Extracted page text data:
#####
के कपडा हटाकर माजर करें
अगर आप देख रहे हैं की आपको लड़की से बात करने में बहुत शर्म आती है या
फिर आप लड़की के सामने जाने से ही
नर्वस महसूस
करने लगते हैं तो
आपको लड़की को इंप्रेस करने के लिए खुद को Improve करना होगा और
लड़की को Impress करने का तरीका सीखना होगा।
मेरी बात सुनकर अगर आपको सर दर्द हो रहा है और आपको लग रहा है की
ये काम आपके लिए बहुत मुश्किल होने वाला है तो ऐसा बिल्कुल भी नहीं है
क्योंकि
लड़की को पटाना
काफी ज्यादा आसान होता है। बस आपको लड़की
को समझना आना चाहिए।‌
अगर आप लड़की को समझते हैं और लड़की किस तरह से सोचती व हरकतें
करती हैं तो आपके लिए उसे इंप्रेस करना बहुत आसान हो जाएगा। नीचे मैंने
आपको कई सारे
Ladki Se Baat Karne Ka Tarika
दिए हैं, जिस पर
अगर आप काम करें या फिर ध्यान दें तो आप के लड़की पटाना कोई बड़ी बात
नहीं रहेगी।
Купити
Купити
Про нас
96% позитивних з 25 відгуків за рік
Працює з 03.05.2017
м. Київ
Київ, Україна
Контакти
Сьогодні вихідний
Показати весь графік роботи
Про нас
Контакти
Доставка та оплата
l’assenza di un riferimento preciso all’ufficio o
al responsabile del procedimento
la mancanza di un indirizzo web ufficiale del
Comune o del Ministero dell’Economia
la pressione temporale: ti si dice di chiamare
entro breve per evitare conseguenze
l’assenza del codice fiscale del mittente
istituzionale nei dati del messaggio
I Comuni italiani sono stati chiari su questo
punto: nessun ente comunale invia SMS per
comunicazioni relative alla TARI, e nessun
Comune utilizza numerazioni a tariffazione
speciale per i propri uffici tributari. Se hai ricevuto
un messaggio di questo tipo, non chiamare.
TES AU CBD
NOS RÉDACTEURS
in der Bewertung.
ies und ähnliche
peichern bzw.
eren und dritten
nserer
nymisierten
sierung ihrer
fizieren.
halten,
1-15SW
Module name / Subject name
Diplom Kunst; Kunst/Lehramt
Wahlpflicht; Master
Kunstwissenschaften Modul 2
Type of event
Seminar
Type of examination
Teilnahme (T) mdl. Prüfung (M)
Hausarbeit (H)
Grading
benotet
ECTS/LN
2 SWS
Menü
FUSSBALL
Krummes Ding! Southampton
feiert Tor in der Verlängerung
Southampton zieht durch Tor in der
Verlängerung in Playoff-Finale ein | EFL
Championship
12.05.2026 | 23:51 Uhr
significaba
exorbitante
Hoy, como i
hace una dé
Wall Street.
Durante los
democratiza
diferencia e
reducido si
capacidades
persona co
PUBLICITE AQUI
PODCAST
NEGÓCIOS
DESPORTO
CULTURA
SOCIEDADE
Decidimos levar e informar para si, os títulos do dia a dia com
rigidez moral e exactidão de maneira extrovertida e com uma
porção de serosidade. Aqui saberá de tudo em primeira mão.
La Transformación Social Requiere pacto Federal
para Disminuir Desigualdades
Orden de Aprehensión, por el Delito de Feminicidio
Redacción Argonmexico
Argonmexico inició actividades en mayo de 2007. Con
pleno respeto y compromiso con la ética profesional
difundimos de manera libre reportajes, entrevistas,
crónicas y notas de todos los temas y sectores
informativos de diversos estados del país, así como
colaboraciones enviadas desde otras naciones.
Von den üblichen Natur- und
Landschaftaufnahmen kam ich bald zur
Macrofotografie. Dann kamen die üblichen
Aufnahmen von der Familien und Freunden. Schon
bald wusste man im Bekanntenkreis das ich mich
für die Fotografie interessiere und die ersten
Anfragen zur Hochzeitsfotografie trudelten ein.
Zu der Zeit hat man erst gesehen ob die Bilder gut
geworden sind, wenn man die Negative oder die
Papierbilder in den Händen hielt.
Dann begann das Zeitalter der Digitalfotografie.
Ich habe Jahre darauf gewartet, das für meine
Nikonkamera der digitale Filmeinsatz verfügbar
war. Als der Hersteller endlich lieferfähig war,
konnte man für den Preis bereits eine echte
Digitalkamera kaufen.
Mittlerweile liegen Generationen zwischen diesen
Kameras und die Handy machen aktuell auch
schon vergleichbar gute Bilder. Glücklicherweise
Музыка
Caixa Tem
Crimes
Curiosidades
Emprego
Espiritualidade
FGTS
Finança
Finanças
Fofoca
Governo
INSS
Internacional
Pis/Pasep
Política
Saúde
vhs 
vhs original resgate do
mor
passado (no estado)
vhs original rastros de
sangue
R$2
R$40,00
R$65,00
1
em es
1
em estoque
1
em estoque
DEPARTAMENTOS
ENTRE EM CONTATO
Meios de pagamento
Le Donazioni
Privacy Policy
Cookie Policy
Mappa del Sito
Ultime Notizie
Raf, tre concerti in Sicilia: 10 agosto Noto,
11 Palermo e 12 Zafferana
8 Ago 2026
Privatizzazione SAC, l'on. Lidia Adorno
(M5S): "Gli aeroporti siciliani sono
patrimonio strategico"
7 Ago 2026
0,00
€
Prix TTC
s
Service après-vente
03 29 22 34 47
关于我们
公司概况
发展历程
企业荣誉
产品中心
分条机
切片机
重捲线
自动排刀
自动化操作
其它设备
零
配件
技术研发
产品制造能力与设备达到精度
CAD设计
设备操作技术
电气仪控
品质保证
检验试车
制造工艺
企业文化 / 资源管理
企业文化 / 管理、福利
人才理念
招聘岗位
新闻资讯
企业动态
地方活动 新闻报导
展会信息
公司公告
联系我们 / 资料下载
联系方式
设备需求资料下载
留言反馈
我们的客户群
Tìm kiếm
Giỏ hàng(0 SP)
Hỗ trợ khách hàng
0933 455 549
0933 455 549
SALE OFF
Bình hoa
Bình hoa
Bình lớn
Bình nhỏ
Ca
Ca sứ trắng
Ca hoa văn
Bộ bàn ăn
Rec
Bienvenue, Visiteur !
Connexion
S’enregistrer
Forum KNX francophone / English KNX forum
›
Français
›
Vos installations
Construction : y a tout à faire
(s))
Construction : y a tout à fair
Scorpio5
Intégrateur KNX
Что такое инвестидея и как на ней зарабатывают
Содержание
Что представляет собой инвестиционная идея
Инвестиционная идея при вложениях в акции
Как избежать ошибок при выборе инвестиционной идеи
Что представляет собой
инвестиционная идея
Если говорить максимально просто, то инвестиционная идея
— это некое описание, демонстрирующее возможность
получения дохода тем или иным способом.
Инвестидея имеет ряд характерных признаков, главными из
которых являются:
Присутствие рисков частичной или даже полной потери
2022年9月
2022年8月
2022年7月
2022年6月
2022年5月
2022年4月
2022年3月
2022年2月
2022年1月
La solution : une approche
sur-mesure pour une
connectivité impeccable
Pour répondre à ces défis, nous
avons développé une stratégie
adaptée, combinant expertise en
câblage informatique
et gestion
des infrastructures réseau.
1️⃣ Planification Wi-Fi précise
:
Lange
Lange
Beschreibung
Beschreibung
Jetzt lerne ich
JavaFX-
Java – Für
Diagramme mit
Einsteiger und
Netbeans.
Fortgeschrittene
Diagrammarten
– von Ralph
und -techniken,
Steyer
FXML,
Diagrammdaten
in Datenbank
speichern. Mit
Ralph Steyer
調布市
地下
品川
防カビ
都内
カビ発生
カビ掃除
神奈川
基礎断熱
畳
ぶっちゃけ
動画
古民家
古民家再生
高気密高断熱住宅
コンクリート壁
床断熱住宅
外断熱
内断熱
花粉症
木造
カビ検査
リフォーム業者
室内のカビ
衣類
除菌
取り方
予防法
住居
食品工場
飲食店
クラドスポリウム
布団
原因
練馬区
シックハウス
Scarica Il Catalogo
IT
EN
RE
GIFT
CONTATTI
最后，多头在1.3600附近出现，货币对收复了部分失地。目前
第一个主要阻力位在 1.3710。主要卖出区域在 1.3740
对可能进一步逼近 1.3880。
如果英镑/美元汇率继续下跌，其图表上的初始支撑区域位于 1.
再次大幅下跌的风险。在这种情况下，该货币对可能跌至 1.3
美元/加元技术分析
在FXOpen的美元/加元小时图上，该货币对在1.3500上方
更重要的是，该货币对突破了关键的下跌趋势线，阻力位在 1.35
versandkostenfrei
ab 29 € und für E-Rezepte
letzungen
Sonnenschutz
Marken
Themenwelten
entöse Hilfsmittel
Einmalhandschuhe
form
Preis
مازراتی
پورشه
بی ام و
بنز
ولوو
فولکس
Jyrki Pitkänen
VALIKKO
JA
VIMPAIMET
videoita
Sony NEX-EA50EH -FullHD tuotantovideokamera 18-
#####
◆ **ASSIGNMENT**: Each line in the data that holds the string "chiamare" needs to be copied.

◆ **TASK RESULT**:
la pressione temporale: ti si dice di chiamare
un messaggio di questo tipo, non chiamare.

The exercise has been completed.